Whom doesn’t he flatter? Well, one notices scant praise for—even some griping about—his own constituents back in Nebraska. He mentions the mail his Senate office received in 2016, in which religious Nebraskans asked why he planned to throw his vote effectively to Hillary Clinton, whose Supreme Court nominees would likely have permanently ensconced Roe vs. Wade in American jurisprudence. Given that their own votes went 58 percent in favor of Trump, it could be they won’t relish being characterized as ill-educated, low-IQ, “lonely,” and “angry” social isolates. (Why didn’t Sasse just go all the way and call them “deplorables”?)
The Culture War Is Real
But the worst flaw of Them is its author’s blithe insistence that the Left-Right chasm these days is simply a matter of free-floating anxiety generated by economic disruption and click-seeking media. He seems not to realize that the culture war is quite real—and also, although he tries to paper this over—quite one-sided. The “partisan tribalism” of which he accuses Trump-supporting voters is actually more like an effort to push back, or at least to hold the line, against a managerial and cultural elite with an aggressive agenda: to obliterate the very same locally and religiously grounded values that Sasse claims to champion.
The senator and his wife homeschool their children, so perhaps he is unaware of the helpless outrage that many parents felt when the Obama administration issued rules requiring their daughters to share public school bathrooms with biological males. (Trump rescinded those directives soon after taking office.) Sasse doesn’t seem to understand that today’s Democratic Party has little patience with Moynihan-style moderation, or that such once-radical positions as open borders, gun-confiscation, socialized medicine (“Medicare for all”), draconian limits on energy consumption, and forced support for abortion and same-sex marriage are now pretty much mainstream among Democrats. Does Sasse really think that today’s socialist-leaning millennials, half of whom favor restricting First Amendment rights in the name of curbing “hate speech,” share a “belief in freedom for all”? Does he think Chuck Schumer cares one whit about “a common understanding of the challenges we face”?

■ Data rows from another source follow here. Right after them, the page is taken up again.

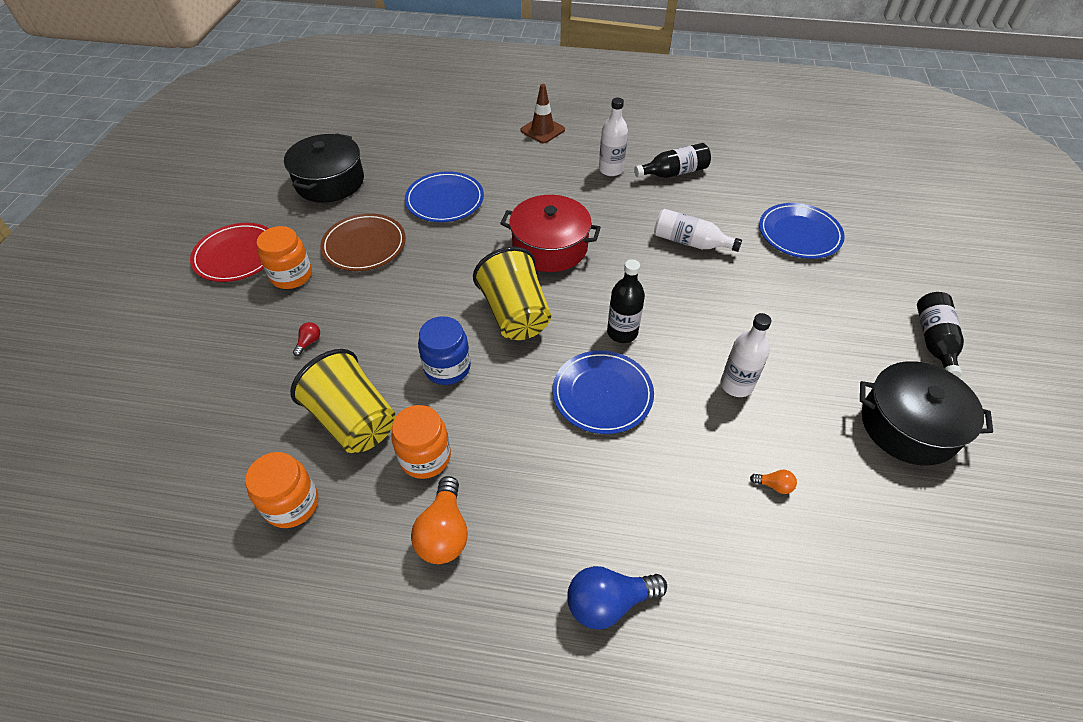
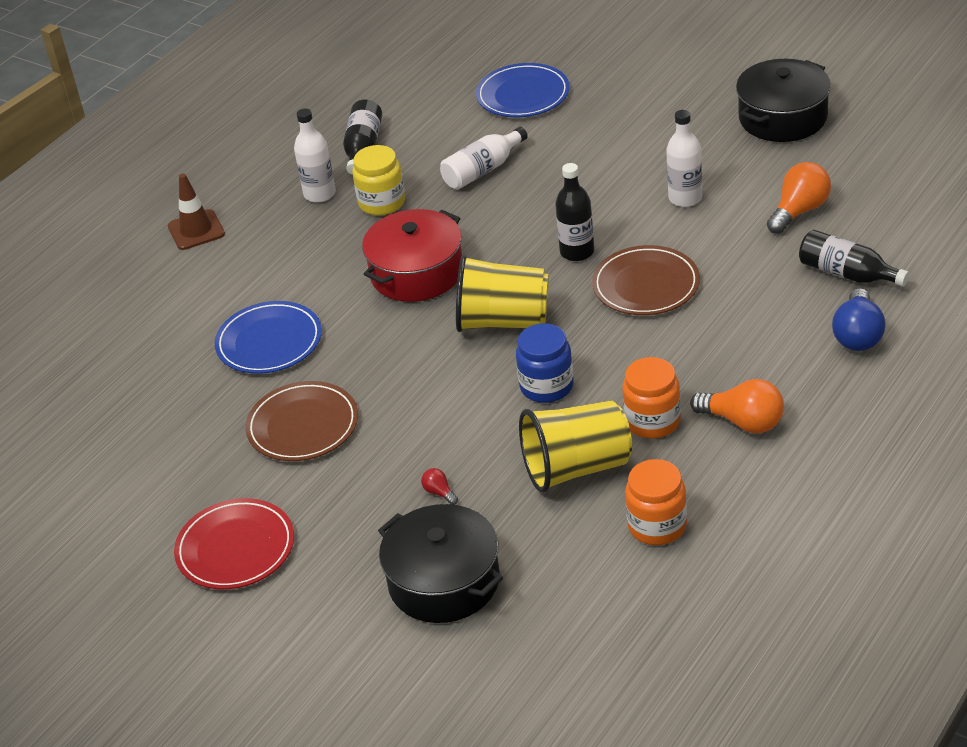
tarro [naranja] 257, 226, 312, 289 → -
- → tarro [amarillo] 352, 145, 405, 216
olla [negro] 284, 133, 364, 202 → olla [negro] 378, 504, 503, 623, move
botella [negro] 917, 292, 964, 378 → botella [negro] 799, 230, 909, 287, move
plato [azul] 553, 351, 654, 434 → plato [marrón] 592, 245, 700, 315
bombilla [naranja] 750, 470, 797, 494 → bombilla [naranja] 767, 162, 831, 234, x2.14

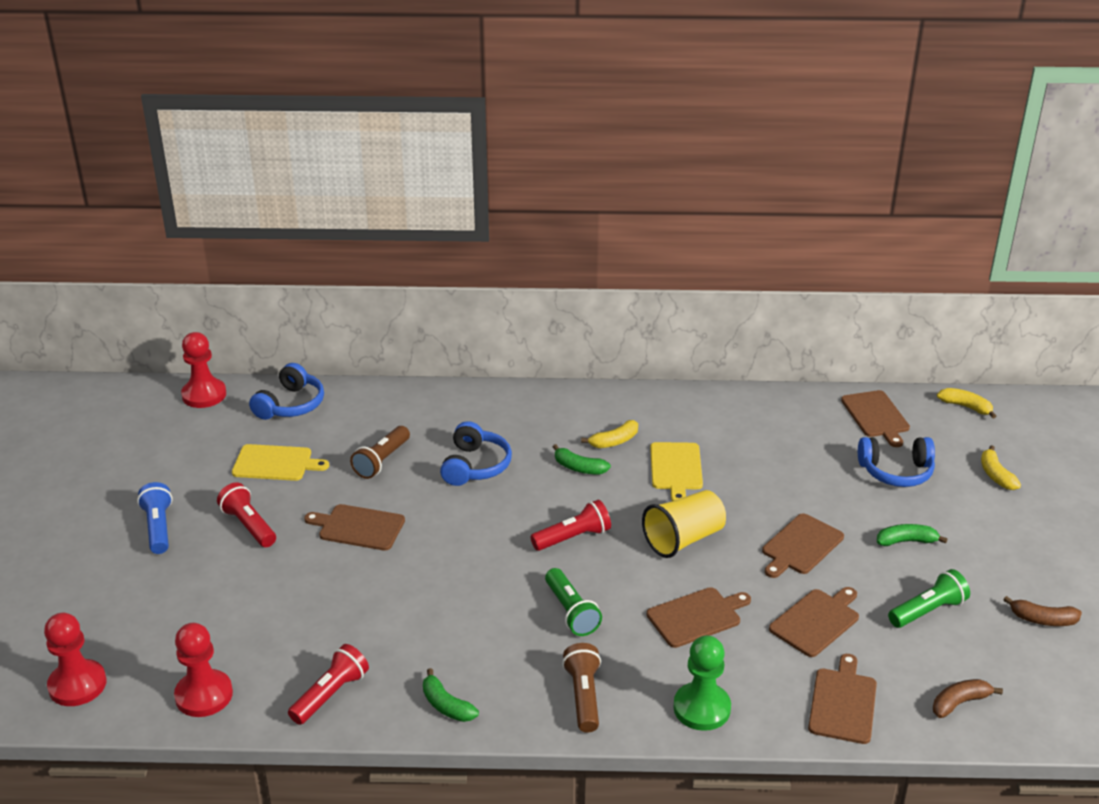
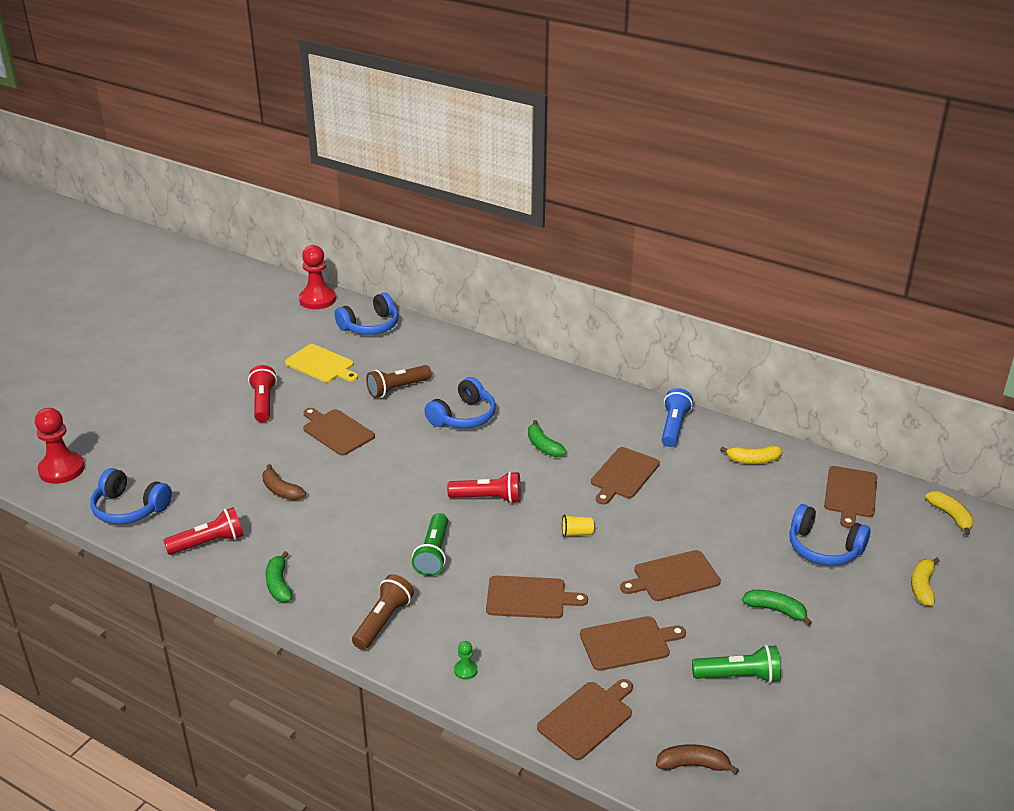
lámpara de mano [azul] 137, 482, 172, 554 → lámpara de mano [azul] 662, 388, 693, 447, move
plátano [amarillo] 581, 420, 638, 448 → plátano [amarillo] 720, 445, 782, 464, move
plátano [marrón] 1003, 596, 1082, 626 → plátano [marrón] 262, 464, 306, 500, move
peón [rojo] 174, 623, 233, 717 → auriculares [azul] 90, 468, 172, 524
tabla de cortar [amarillo] 650, 442, 703, 501 → tabla de cortar [marrón] 591, 447, 660, 505
vaso [amarillo] 642, 490, 726, 558 → vaso [amarillo] 562, 515, 594, 537, x0.43
peón [verde] 673, 635, 731, 731 → peón [verde] 454, 641, 478, 680, x0.44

The unfortunate thing is that Them does pinpoint some things that have indeed gone fearfully wrong in recent years: the deterioration of family life and the devolution of American politics into trench warfare. But they’re problems that can’t be even adequately analyzed, let alone solved, by anodyne declarations that we need more of the “tight bonds that give our lives meaning,” uttered by someone who has decided he is too above the fray for the profession—politics—to which he was elected by desperate constituents.